Hêlîn Bozarslan'ın hazırladığı "Kapı" ve "Bîrgeh-Bellek Almanağı" (j&j Yayınları) kitaplarını karıştırıyorum. Önüme çıkan fotoğraflar ve metinler, beni 2016'da gerçekleşen darbe girişimine ve kimi hatıralara götürüyor. Birçok tanıdık mekan ve sima gözümün önünde bu hatıralarla canlanıveriyor. Mesela emek verdiğim imc tv ve Hayat Tv, çalışmaları hakkında haber yaptığım Sarmaşık Derneği ile birçok etkinliğine katıldığım Dicle Fırat Kültür Sanat Derneği. Ve diğerleri. Diğerleri, yani Diyarbakır'da faaliyet yürüten ve Kanun Hükmünde Kararnameler (KHK) ile kapısına mühür vurulan 53 sivil toplum kurumu ve basın yayın kurumu.

*

2016'da gerçekleşen darbe girişimini, babamla birlikte televizyondan izlemiştik. Üç askeri darbe görmüş babam, bir süre sonra, "Böyle darbe mi olur?" diyerek uyumaya gitmişti.

Böyle darbe olmazdı elbette ama ortada bir belirsizlik olduğu muhakkaktı ve bu belirsizlik hali daha tehlikeli bir durumun varlığına işaret ediyordu. Özellikle 12 Eylül 1980 darbesi pratiğinden biliniyor, darbe yapanların öncelikli hedefleri arasında solcular ve Kürtler yer alıyor. Yine öyle mi olacaktı? Darbe yapmak girişiminde bulunanlardan çok solcular ve Kürtler mi darbe alacaktı?

Evet, öyle oldu.

Hükümet, "FETÖ" ismini uygun gördüğü darbe girişimini "Allah'ın bir lütfu" olarak değerlendirdi. İlan edilen Olağanüstü Hal (OHAL) ile birlikte, sadece FETÖ ile mücadele etmekle yetinmedi, bütün Türkiye'yi yeniden dizayn etme fırsatı buldu. FETÖ'nün siyasi kanadına dokunulmazken sol partiler ve oluşumlar ağır baskılara maruz kaldı. Kürtler ise katmerli bir baskıyla karşı karşıya kaldı. Kürt siyasetçilerinin bir kısmı sürgüne çıkmak durumunda kalırken diğerleri hapsedildi. Sosyal ve sanatsal faaliyet yürüten kurumların hepsinin kapılarına kilit vuruldu. OHAL darbesi en çok Kürt illerinde varlığını hissettirdi. Çünkü OHAL insanları hapse atmakla, onları açlıkla terbiye etmekle, örgütlenmenin ve ifade özgürlüğünün önünü tıkamakla yetinmedi, bir yandan da Kürtlerin belleğine müdahale etmeye çalıştı.

• _Yapılacak İşler_
1) OHAL üzerine metinden bir bölümü aynen çıkarın: "Hêlîn Bozarslan'ın hazırladığı" sözlerinin geçtiği yerden başlayın, "diyerek uyumaya gitmişti." sözlerinden sonra durun.
2) OHAL üzerine metne göre, Diyarbakır'da KHK ile kapısına mühür vurulan sivil toplum ve basın yayın kurumlarının sayısı kaçtır?
3) OHAL üzerine metnin devamını, son cümleden sonrasından başlayarak yazın.
Öğelerin bu çalışmada hiçbir rolü yoktur.

• _Veri Kümesi İçeriği_
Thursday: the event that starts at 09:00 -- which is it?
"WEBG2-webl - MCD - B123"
==
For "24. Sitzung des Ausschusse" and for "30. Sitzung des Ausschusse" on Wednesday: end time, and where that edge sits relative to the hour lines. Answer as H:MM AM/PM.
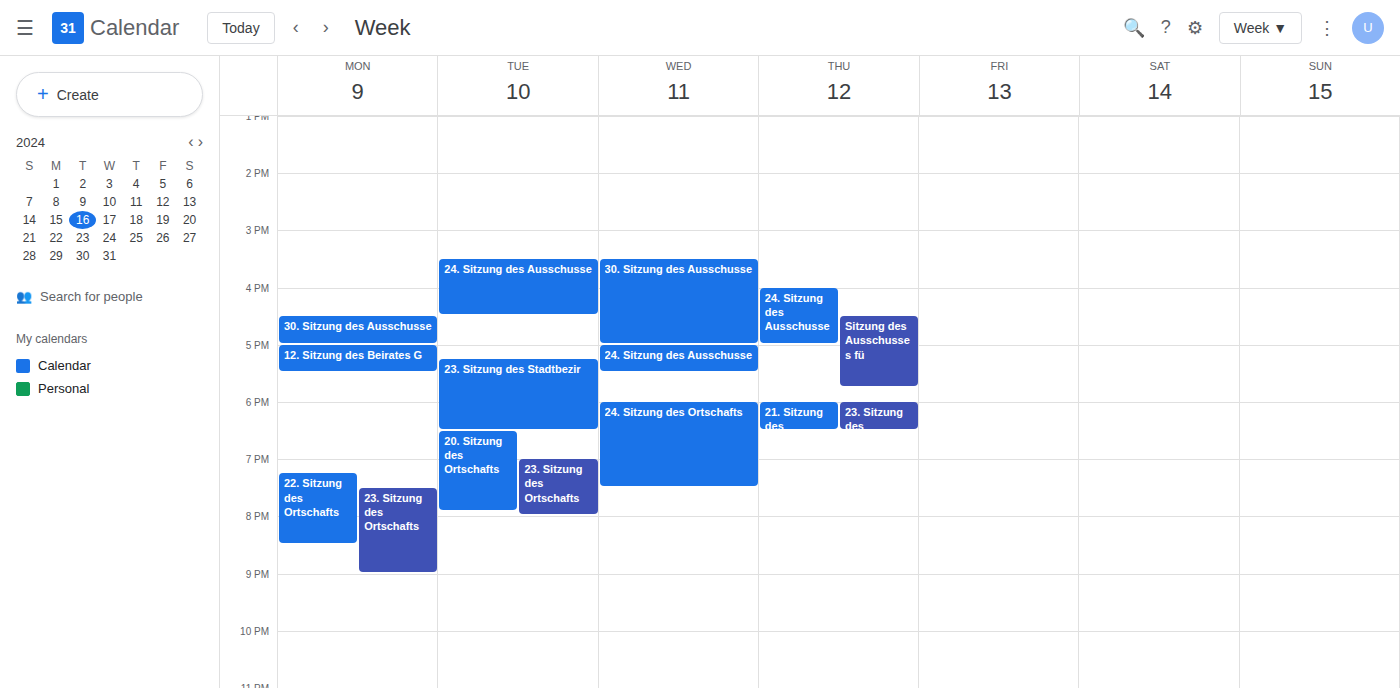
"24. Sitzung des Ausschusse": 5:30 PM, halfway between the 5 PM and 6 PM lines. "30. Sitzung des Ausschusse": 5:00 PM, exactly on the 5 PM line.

• _Görev Yanıtları_
1)
Hêlîn Bozarslan'ın hazırladığı "Kapı" ve "Bîrgeh-Bellek Almanağı" (j&j Yayınları) kitaplarını karıştırıyorum. Önüme çıkan fotoğraflar ve metinler, beni 2016'da gerçekleşen darbe girişimine ve kimi hatıralara götürüyor. Birçok tanıdık mekan ve sima gözümün önünde bu hatıralarla canlanıveriyor. Mesela emek verdiğim imc tv ve Hayat Tv, çalışmaları hakkında haber yaptığım Sarmaşık Derneği ile birçok etkinliğine katıldığım Dicle Fırat Kültür Sanat Derneği. Ve diğerleri. Diğerleri, yani Diyarbakır'da faaliyet yürüten ve Kanun Hükmünde Kararnameler (KHK) ile kapısına mühür vurulan 53 sivil toplum kurumu ve basın yayın kurumu.

*

2016'da gerçekleşen darbe girişimini, babamla birlikte televizyondan izlemiştik. Üç askeri darbe görmüş babam, bir süre sonra, "Böyle darbe mi olur?" diyerek uyumaya gitmişti.

2) 53.

3)
*

Hêlîn Bozarslan'ın "Kapı" kitabı işte bu karanlık dönemi fotoğraflarla belgeliyor. Bozarslan, faaliyetlerine KHK ile son verilmiş kurumlara gitmiş, kurumların mühürlenmiş kapılarının fotoğraflarını çekmiş. Ortaya mühürlenmiş kapıları konu alan bir fotoğraf albümü çıkarmış.

Kimi kapıların çelikten ve sağlam olduğu fark ediliyor. Kimi kapılar ise oldukça korunaksız, bir tekmeyle açılacak gibi görünüyor. Bozarslan bazı kapıların fotoğrafını çekmek için hiç zorlanmamış sanki ama bazı kapıları uzaktan, tel bariyerlerin ardından çekmek zorunda kalmış.

Kapıların tek ortak özelliği, kapı kolundaki mühürlü kağıt parçası. Projenin editörlüğünü üstlenen fotoğrafçı (ve dostluğuna hep kıymet verdiğim) Yücel Tunca, kitaba bir yazıyla da destek vermiş. Tunca, kapı metaforu ve mühürlenmiş kapılar hakkındaki yazının sonunda şöyle diyor: "Bu çalışmada işaret edilen devlet eliyle kapattırılmış kapılar, bir yandan üzerimizde hissettiğimiz baskıyla bir kez daha yüzleşme olanağı sağlarken, bir yandan da bizi o kapıların arkasında yıllar boyu verilen emeği, hayatlarımıza yapılan katkıyı düşünmeye davet ediyor. Kapattırılan her bir kapıya karşı bin yeni kapı açmak için bu fotoğraflara iyi bakmamız gerekiyor."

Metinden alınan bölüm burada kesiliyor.